Better Late Than Never: Canada Set to Introduce Supply Chain Legislation

Canada Set to Follow in Footsteps of U.K., Australia and Others on Modern Slavery Legislation

A recently drafted bill has Canada set to join the growing list of countries intent on introducing national legislation on supply chain transparency and modern slavery. On April 4, 2019, the joint parliamentary committee on modern slavery and human trafficking announced it had drafted the Transparency In Supply Chains Act (the TSCA). The TSCA, which will soon begin the process of obtaining Senate approval in Canada,  would establish reporting and compliance obligations for Canadian companies with respect to their efforts to end modern slavery within global supply chains.  The Bill’s announcement serves as a signal to Canadian companies that their supply chain management strategies and reporting practices will soon begin to receive more attention from regulators.

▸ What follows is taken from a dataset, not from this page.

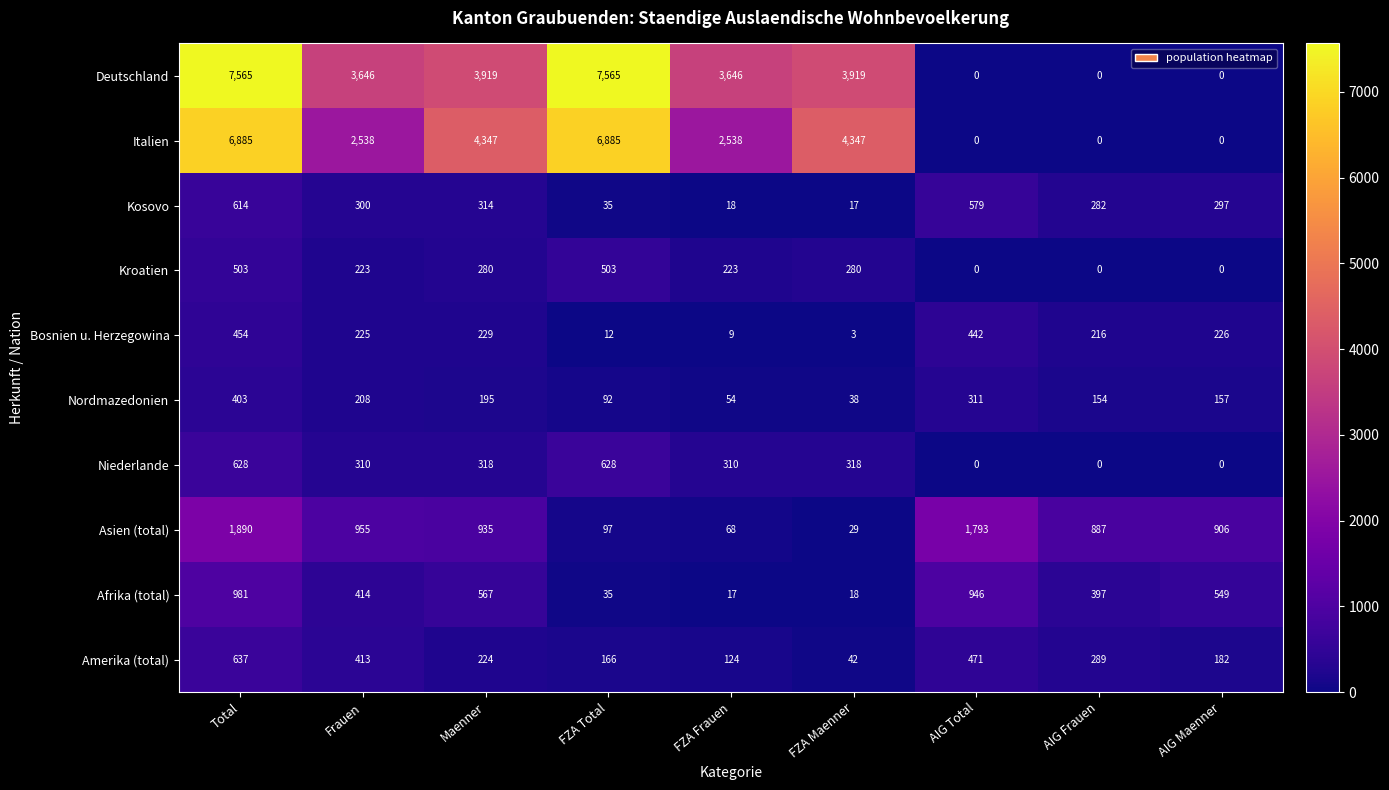

What is the average value of the Nordmazedonien series?

179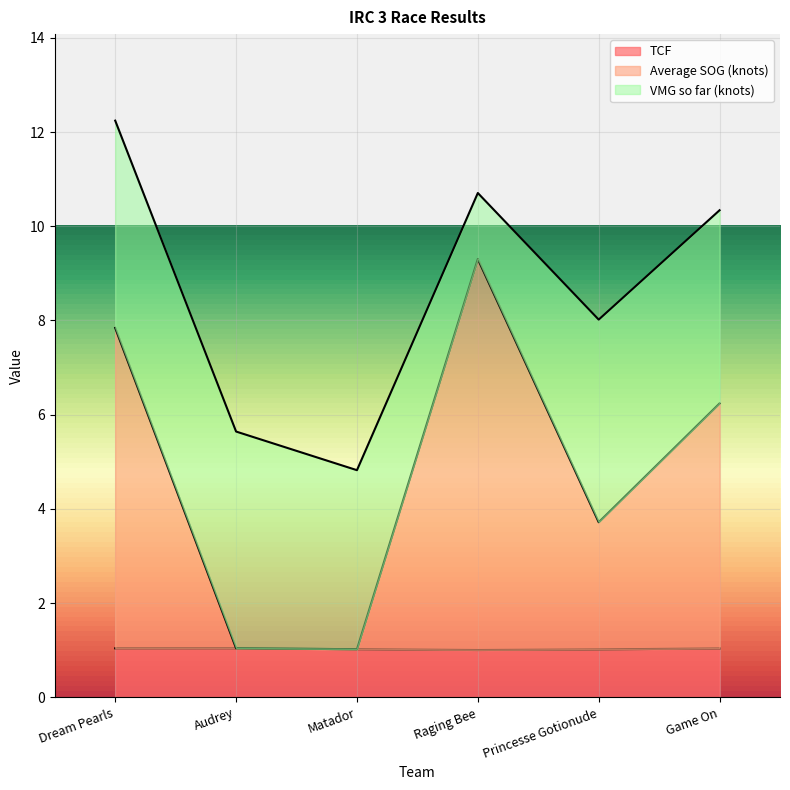

At which label does TCF reach its minimum?

Raging Bee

Though not yet a law, the TSCA appears to be very much aligned with legislation already in place around the globe. As such, it is not too early for companies to take stock of their current supply chain management practices in anticipation of changes to come. Here is a brief rundown of what companies might expect from the proposed Canadian bill.

What the Draft TSCA Looks Like

As drafted, the TSCA would apply to companies with assets over CAD 20 million and revenue over CAD 40 million, which is a similar (though notably smaller) threshold than either the UK or Australian MSAs. The Draft TSCA includes four mechanisms designed to compel corporate action on modern slavery:

  1. A supply chain reporting requirement for qualifying companies;
  2. A duty of care to take reasonable steps to avoid modern slavery;
  3. The creation of an Ombudsperson and Compliance Committee; and
  4. Mechanisms to receive and investigate disclosures of modern slavery from whistleblowers.

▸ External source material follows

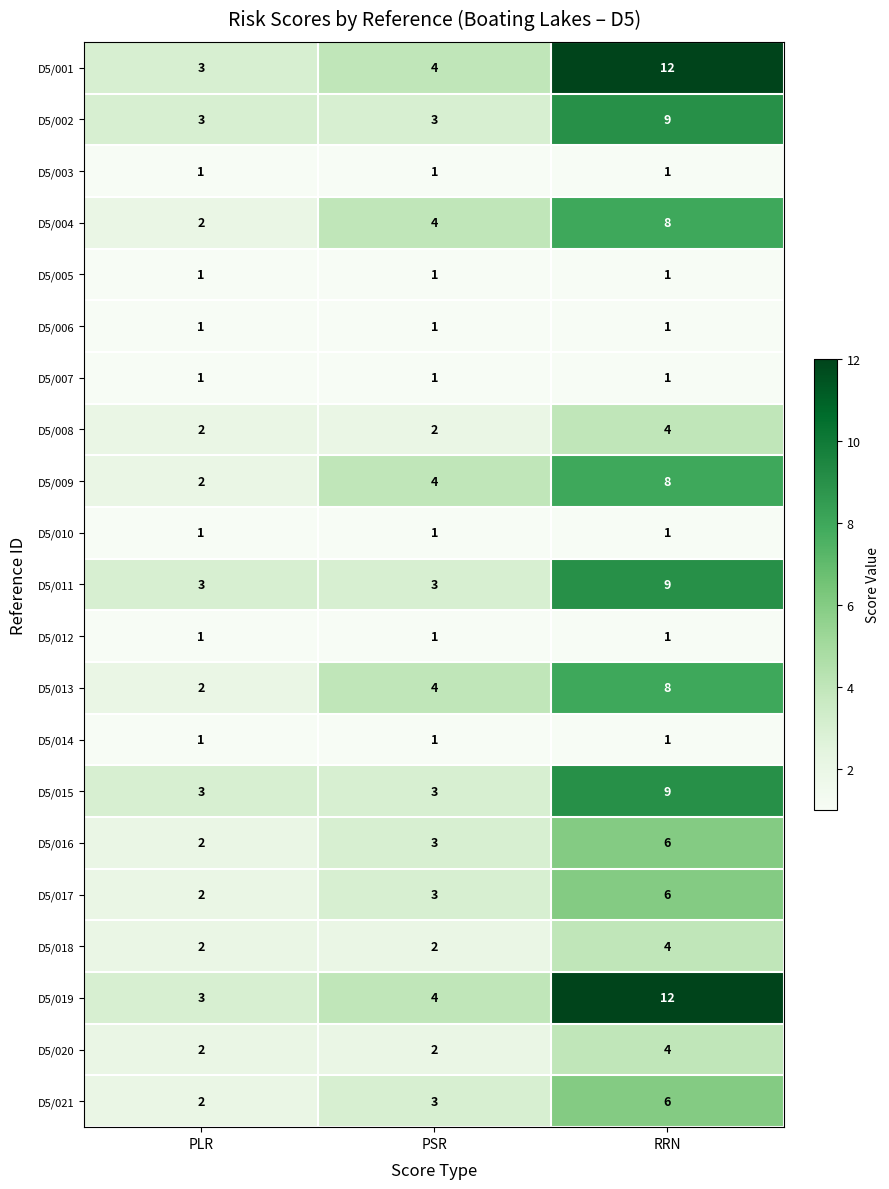

What is the maximum value shown in the chart?

12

While mandatory reporting is in line with existing mandatory disclosure legislation, the creation of a duty of care for companies would take the Canadian TSCA further than existing modern slavery legislation and would align it with more stringent due diligence legislation such as the French Duty of Care Act.  The creation of this positive obligation would mean companies could be held liable if their non-compliance is found to cause harm to individuals within their supply chain.

The Ombudsperson and Compliance Committee would help companies by creating a regulatory structure to assist companies through formal guidance on acceptable practices, and help improve transparency by creating mechanisms to receive and investigate whistleblower disclosures on modern slavery. These measures (if adopted) are likely to be well received by Human Rights NGOs that have voiced concerns over the lack of regulatory support in other jurisdictions.

What We Might Expect

In the past, Modern Slavery Legislation has received a fair share of criticism from NGOs and government officials alike due to ambiguous language, insufficient enforcement measures, poor guidance from regulators, or a combination of all three. At the same time, regulators have also demonstrated a willingness to proactively respond to calls from civil society for regulatory reform. While the Canadian TSCA is unlikely to re-invent the wheel with respect to Modern Slavery regulation, it does introduce a few tweaks, such as the imposition of a duty of care for companies to engage in due diligence, that might address some common regulatory challenges. If the Draft TSCA is any indication of what the final legislative product may look like, it appears that Canadian legislators are intent on keeping the trends of regulatory innovation and improvement alive.

 

What Are You Waiting For?

Whatever the TSCA’s final form will take, the message for Canadian companies is clear: start asking what your organization is doing to address modern slavery risks in its supply chain, because that question is likely to be raised by stakeholders far more often in the very near future.